» **REQUIREMENT A**: Please duplicate the lines of the listing below, from the line containing "Page size: 1500x844." through the line containing "table_cell Frank [173, 644, 339, 707]", including both of those lines.

» **PAGE EXCERPT**:

▼

How to Stop Facebook from Taking Over Your Life, In 5 Easy Steps

A couple of years ago I wrote a brief post on a running blog about the steps I had taken to get the upper hand on my social media usage habit. Here is what I wrote:

“They are listed by the order in which I followed them, but the order is not important:

  1. Go running. (Optional, but this will help you accomplish the other steps)
  2. Remove the Messenger app from your phone.
  3. Remove the Facebook app from your phone.
  4. Make a personal rule that you cannot check Facebook on your phone’s browser, only on a desktop computer.
  5. Turn off all email notifications from Facebook.

“It took me about 18 months to follow all of these steps, and I can’t say that I regretted doing any of them. Similar steps could be taken for any other social network.

“Reclaim your life! Go running!”

There are many strategies to limit social media use to a particular time, place, or device. My wife sets a timer for 2 minutes before checking her newsfeed. I have a friend who doesn’t know his Facebook password. Whenever he wants to log on he has to ask his wife to type it in for him. That is an effective deterrent to overuse!

▲

» **RECORDS SUPPLIED**:
▼

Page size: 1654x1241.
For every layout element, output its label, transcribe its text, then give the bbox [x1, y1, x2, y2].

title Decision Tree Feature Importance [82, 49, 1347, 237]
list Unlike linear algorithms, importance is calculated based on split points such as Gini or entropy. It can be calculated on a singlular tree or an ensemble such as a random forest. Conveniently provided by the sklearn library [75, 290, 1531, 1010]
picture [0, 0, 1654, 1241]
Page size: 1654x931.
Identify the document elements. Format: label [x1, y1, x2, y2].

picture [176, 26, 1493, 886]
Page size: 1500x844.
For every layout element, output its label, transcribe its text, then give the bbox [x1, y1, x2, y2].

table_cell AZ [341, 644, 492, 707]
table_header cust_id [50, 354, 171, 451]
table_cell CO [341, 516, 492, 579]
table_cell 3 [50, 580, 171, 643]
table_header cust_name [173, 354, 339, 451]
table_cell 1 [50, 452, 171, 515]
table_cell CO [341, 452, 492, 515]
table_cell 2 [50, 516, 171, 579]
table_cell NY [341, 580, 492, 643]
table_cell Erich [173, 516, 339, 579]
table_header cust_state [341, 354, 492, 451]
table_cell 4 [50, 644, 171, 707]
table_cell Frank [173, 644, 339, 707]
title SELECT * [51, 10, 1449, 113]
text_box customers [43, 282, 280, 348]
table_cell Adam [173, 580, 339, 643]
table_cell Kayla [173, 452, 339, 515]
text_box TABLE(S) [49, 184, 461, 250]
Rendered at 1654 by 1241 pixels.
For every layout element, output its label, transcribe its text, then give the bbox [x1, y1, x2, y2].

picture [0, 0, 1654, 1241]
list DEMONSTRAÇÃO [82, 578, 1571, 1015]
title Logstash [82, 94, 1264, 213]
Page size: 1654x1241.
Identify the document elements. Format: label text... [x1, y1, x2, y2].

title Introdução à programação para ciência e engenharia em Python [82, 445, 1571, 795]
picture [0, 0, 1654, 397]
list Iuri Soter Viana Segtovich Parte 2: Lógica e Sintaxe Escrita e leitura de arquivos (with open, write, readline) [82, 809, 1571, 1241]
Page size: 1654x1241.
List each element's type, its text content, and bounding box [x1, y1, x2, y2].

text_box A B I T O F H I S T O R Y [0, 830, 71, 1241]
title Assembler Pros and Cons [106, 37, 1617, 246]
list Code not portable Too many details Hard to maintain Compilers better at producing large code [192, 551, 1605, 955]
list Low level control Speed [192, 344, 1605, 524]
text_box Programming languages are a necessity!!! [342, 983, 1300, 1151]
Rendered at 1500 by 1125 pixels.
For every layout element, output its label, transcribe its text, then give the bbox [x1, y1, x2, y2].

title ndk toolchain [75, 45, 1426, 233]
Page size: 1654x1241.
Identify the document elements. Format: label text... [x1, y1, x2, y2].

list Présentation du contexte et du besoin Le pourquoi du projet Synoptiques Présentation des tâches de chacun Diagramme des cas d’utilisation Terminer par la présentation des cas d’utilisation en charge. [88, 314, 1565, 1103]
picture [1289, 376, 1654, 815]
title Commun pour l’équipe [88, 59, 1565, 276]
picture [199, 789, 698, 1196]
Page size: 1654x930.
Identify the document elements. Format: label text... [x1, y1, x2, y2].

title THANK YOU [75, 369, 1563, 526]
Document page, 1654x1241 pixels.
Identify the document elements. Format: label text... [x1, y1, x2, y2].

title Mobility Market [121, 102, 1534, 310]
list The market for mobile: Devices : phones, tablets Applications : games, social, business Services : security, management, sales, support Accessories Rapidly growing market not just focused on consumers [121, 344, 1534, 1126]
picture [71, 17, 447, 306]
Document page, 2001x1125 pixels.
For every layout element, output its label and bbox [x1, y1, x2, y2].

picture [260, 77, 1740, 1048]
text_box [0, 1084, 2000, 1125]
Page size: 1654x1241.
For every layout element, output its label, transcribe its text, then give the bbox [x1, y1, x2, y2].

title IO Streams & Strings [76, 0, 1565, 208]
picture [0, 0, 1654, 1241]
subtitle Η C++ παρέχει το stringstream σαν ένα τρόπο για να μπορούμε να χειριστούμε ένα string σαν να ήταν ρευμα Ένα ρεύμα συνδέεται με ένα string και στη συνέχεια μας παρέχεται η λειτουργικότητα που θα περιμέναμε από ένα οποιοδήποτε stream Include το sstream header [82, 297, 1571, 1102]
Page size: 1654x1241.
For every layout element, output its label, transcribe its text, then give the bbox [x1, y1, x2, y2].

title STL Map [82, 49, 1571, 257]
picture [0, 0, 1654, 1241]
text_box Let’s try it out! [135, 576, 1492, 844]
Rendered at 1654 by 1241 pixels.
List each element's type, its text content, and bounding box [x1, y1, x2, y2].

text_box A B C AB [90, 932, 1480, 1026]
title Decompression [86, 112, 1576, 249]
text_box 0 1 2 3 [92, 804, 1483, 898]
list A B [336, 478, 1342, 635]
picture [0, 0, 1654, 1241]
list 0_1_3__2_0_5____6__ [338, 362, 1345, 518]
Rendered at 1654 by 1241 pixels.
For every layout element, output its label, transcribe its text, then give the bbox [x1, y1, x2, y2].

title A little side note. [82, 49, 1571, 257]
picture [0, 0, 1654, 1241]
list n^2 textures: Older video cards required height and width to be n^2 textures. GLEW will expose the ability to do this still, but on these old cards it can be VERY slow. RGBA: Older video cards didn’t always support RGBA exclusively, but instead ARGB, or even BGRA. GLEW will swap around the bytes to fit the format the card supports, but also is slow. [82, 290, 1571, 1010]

▲

» **REQUIREMENT B**: List every step that the post about limiting Facebook use gives for getting social media habits under control.

» **FINISHED ANSWER A**:
Page size: 1500x844.
For every layout element, output its label, transcribe its text, then give the bbox [x1, y1, x2, y2].

table_cell AZ [341, 644, 492, 707]
table_header cust_id [50, 354, 171, 451]
table_cell CO [341, 516, 492, 579]
table_cell 3 [50, 580, 171, 643]
table_header cust_name [173, 354, 339, 451]
table_cell 1 [50, 452, 171, 515]
table_cell CO [341, 452, 492, 515]
table_cell 2 [50, 516, 171, 579]
table_cell NY [341, 580, 492, 643]
table_cell Erich [173, 516, 339, 579]
table_header cust_state [341, 354, 492, 451]
table_cell 4 [50, 644, 171, 707]
table_cell Frank [173, 644, 339, 707]

» **FINISHED ANSWER B**:
1. Go running.
2. Remove the Messenger app from your phone.
3. Remove the Facebook app from your phone.
4. Make a personal rule that you cannot check Facebook on your phone's browser, only on a desktop computer.
5. Turn off all email notifications from Facebook.